→ What to produce: Please show all lines of the records that include "KiCad".

→ Design files in plain text:

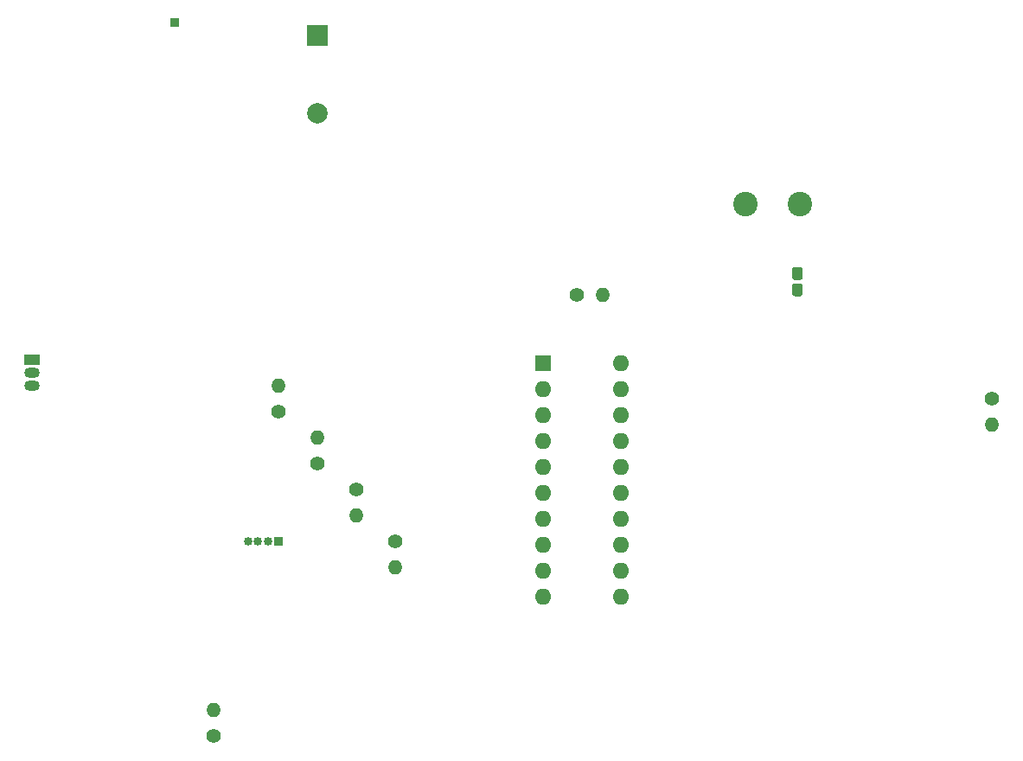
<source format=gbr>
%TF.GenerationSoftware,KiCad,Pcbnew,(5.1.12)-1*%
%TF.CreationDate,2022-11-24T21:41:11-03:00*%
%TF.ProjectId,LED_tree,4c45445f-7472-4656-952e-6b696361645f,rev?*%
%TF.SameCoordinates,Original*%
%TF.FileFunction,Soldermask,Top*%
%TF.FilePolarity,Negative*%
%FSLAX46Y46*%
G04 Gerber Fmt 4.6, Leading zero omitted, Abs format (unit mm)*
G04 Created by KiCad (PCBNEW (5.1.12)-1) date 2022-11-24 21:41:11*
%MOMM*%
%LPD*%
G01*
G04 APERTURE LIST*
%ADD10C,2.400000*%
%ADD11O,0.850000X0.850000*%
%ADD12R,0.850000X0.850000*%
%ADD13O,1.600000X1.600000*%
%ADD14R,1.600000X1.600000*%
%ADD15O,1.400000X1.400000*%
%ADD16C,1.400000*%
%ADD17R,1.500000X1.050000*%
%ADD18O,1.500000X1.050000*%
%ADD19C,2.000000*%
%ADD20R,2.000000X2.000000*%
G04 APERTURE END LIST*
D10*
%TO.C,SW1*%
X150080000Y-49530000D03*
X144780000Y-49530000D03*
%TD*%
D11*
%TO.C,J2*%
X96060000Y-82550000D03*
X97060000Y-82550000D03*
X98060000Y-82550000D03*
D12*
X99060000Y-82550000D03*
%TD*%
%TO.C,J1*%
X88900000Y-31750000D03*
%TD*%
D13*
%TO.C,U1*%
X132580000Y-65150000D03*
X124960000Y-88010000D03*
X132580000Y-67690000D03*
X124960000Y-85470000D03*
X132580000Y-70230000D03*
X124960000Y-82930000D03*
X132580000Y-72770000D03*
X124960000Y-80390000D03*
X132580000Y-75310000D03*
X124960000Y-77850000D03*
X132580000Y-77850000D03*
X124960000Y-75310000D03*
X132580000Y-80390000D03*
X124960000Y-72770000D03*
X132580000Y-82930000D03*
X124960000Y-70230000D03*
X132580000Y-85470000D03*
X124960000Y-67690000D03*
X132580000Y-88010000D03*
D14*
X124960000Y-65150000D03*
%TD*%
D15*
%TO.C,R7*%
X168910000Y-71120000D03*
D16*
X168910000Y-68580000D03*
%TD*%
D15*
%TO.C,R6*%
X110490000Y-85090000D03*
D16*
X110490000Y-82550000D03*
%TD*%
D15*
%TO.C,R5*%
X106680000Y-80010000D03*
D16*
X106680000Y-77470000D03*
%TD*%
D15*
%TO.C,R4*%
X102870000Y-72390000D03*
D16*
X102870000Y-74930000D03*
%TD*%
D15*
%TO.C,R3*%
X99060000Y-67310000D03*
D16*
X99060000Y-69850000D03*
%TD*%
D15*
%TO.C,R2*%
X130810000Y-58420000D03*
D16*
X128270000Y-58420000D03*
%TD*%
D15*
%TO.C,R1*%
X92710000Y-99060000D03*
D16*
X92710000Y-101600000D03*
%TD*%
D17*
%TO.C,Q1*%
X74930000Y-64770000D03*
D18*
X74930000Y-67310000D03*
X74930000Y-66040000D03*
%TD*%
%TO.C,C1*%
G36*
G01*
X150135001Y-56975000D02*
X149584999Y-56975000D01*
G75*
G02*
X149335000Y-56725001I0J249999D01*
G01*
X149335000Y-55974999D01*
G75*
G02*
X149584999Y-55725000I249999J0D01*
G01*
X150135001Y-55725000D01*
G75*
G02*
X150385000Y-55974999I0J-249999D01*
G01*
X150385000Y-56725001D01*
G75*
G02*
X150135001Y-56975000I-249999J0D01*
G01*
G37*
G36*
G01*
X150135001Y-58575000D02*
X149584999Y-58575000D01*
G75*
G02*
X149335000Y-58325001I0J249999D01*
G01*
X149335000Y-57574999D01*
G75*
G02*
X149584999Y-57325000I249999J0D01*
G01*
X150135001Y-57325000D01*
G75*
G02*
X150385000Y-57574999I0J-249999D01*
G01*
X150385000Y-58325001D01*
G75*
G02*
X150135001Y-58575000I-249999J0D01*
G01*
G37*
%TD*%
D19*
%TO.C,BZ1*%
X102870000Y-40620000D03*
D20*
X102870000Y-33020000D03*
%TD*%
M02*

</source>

--

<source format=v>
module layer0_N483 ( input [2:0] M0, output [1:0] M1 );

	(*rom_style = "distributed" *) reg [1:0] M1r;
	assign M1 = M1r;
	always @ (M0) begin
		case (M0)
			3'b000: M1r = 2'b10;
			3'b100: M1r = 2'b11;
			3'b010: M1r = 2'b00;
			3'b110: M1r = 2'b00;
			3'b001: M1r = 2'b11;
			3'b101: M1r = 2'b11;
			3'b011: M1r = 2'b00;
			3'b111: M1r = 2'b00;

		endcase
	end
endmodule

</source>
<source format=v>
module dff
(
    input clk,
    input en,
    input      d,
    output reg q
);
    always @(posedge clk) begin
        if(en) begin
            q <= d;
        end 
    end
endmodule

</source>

→ Answer box:
%TF.GenerationSoftware,KiCad,Pcbnew,(5.1.12)-1*%
G04 Created by KiCad (PCBNEW (5.1.12)-1) date 2022-11-24 21:41:11*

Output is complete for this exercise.